> [What you need to do]:
Pick up the article on solid fuel stoves after its last sentence and keep writing it in the same style.

>> Begin Document excerpt

More and more people today are choosing to have a solid fuel stove fitted in their home. Is it a case of nostalgia gone mad, or a more solid reason?
It is highly likely that the main attraction to the solid fuel stove, are the massive cash savings that can be made. By switching from a gas, oil or electricity provider for your heating to a solid fuel stove, you will save an absolute packet of cash. Another reason for the switch is that wood is a sustainable fuel source as opposed to the fossil fuels of coal and gas.
A wood or solid fuel burning stove can replace all, or part, of your central heating, it may even be able to heat all the hot water you need too. According to retailers who sell solid fuel burning stoves,consumers who are shocked by how high their latest gas or oil bill, are looking for other ways of heating their houses.
Even the Solid Fuel Association has stated that solid fuel stove sales are up to 30% higher than usual and some stove manufacturers are finding it difficult to cope with the demand.
As mentioned above, solid fuel burning stoves are more environmentally friendly than the fossil fuel options when burning wood, but do they make financial sense?
Quite a few solid fuel stoves now employ a clean burn technology. This effectively means that they can be installed in a property within a clean air area that bans the use of open fires. A good quality solid fuel stove is also a far more efficient way to heat a room than just an open fire, where most of the heat just goes straight up the chimney.
Furthermore, if you choose to have a back boiler on the back of the stove, a good sized solid fuel stove can also provide all the central heating and all of your hot water requirements. In short, a solid fuel stove gives the user a substantial saving in running costs, compared to oil fired boilers.
It is quite surprising at how many people live in areas that have no gas mains to their property and this doesn't just apply to someone who lives half way up a mountain in the depths of Scotland! Often a short farm track from an established town or village is enough to deprive the occupants of gas or even a direct telephone line. It all comes down to the cost of installing telegraph poles and gas mains to just a couple of properties. So quite a lot of people live in these more isolated locations, making them dependant on a tanker full of oil delivering throughout the year.

>> End Document excerpt
>> Begin Recorded data

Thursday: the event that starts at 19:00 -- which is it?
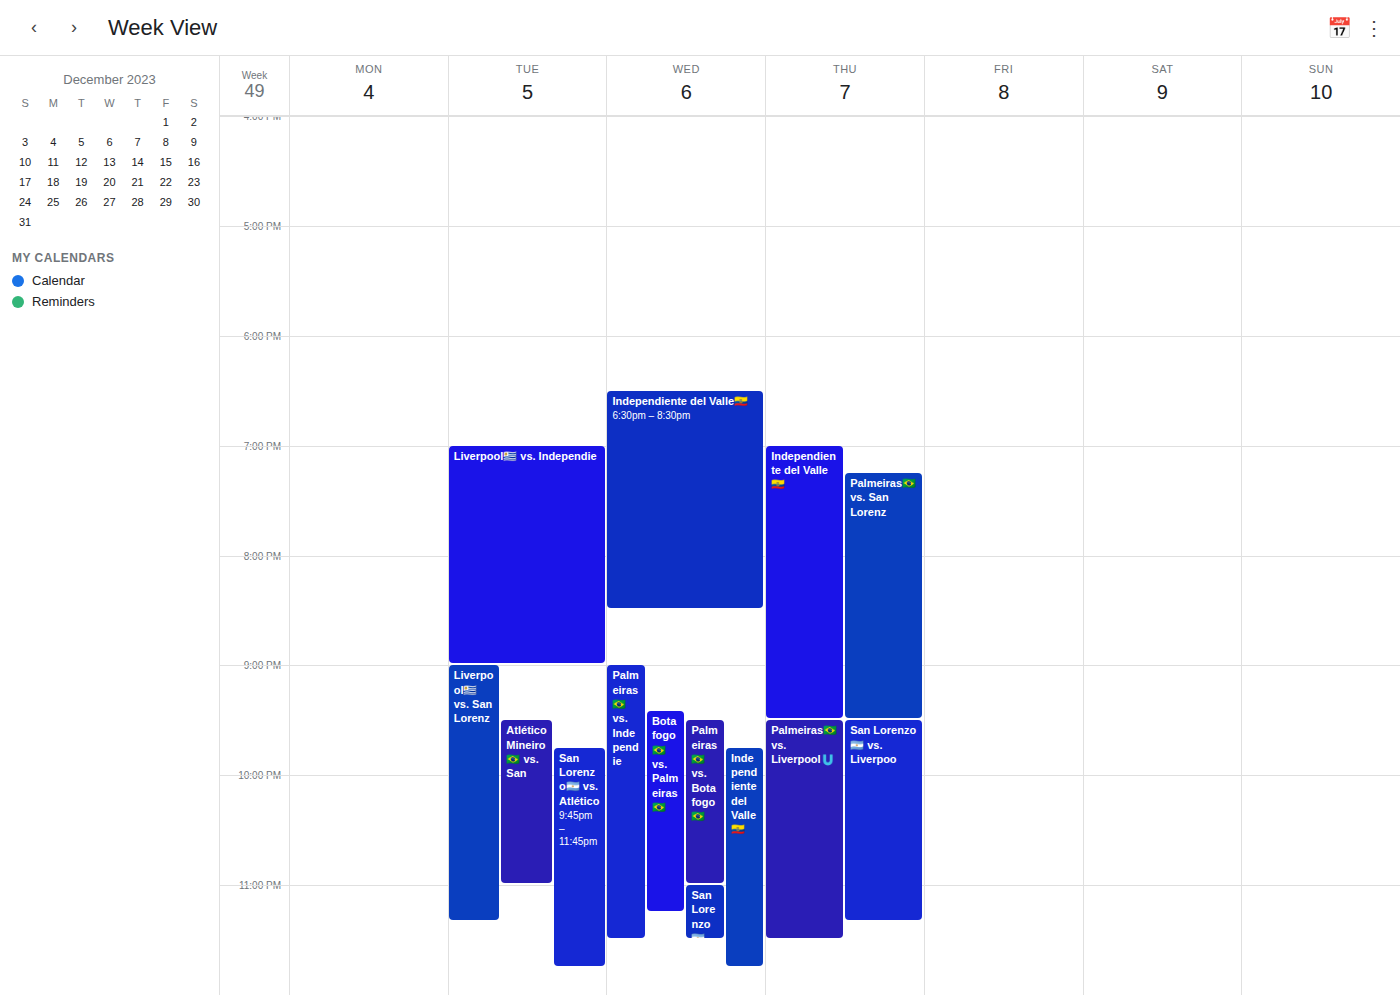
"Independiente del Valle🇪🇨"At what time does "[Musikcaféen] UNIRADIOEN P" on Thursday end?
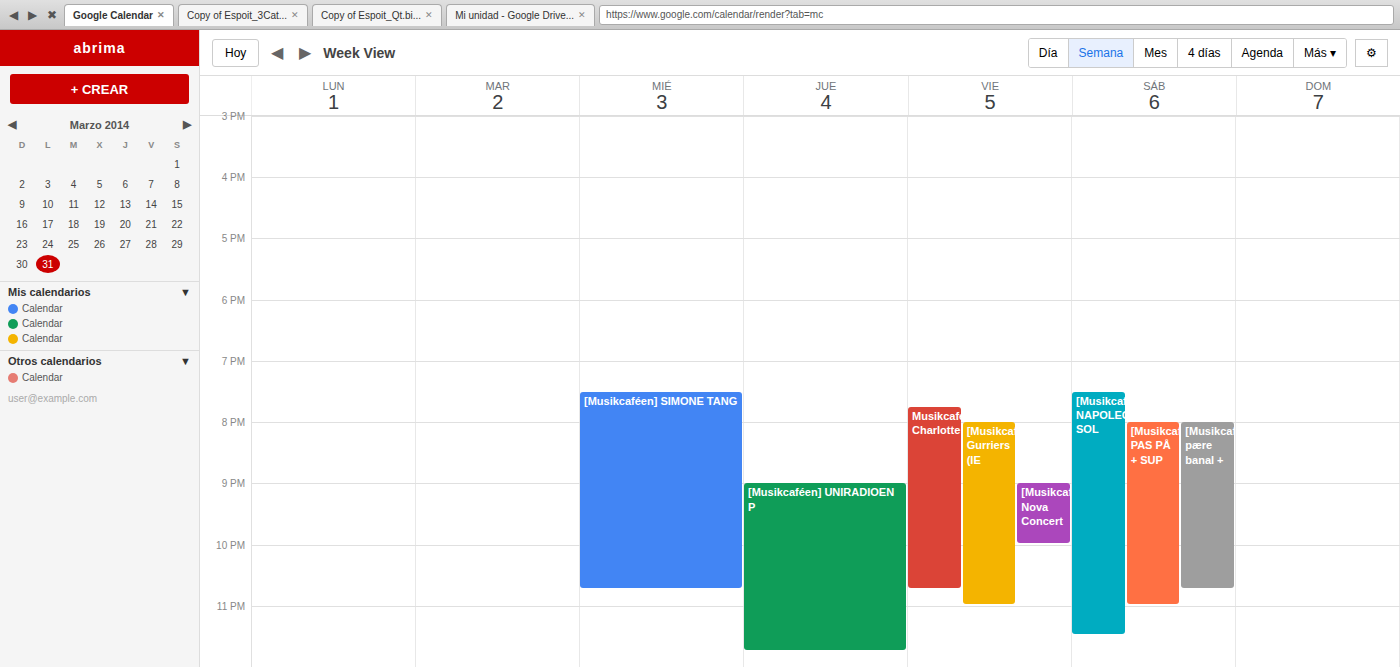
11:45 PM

>> End Recorded data

> [Final answer]:
The cost of oil is very high indeed and the last thing you need on a cold winters morning is to get up and realise that you have no oil to heat your property or water. Ansell Chimneys always seem to get a flurry of enquiries about solid fuel stoves when people get their end of the winter fuel bills.
It's also a relatively simple task for us to replace a gas boiler with a solid fuel stove, and we can even use a lot of the existing pipework and radiators, as long as they don't have a pressurised heating system. We can also install a solid fuel stove to operate alongside a conventional gas or oil boiler should you wish.
A lot of the big DIY stores stock a small range of solid fuel stoves for the DIY market. Very few of these would be suitable to supply an entire home with heating or hot water. As for the installation process, fitting a solid fuel stove is not the sort of job that should be attempted by the average do it your selfer.
The safety issues alone should be enough to prevent all but the most proficient DIY enthusiast from attempting the installation on their own.
A solid fuel stove does not just rely on a constant supply of wood. Some people choose to have the odd delivery of coal. This is because coal often burns longer and hotter than wood. Many solid fuel devotees will burn wood during the day and use coal at night.
There are numerous manufactured smokeless fuels available to use in your solid fuel stove and these are usually sold under their brand name.
Some examples are:
Solid fuel burning stoves do require a bit of attention, but less than you might expect. Burning solid fuel will mean that there will be a residual powder or ash to clear away, but this is suitable for the compost heap anyway. Also, you will need to have the chimney swept a couple of times a year, but fortunately Ansell Chimneys are expert in that field too.
You will need somewhere dry to store wood for burning and a bunker for any coal you should use. Don't stack wood against the side of the house, as it could be a fire hazard, encourage rodents or damp. Keep it a short distance away from an exterior wall, but close enough for ease of access.
Even if you don't want to link a stove to your central heating and hot water system, a stove can still keep a couple of linked rooms warm during the day without the need to run the central heating, and a small stove is relatively inexpensive.
Ask Ansell Chimneys about a new solid fuel stove as we are fully aware of all the necessary building regulations that govern their installation, and you can look forward to a cosy and cheaper winter this year.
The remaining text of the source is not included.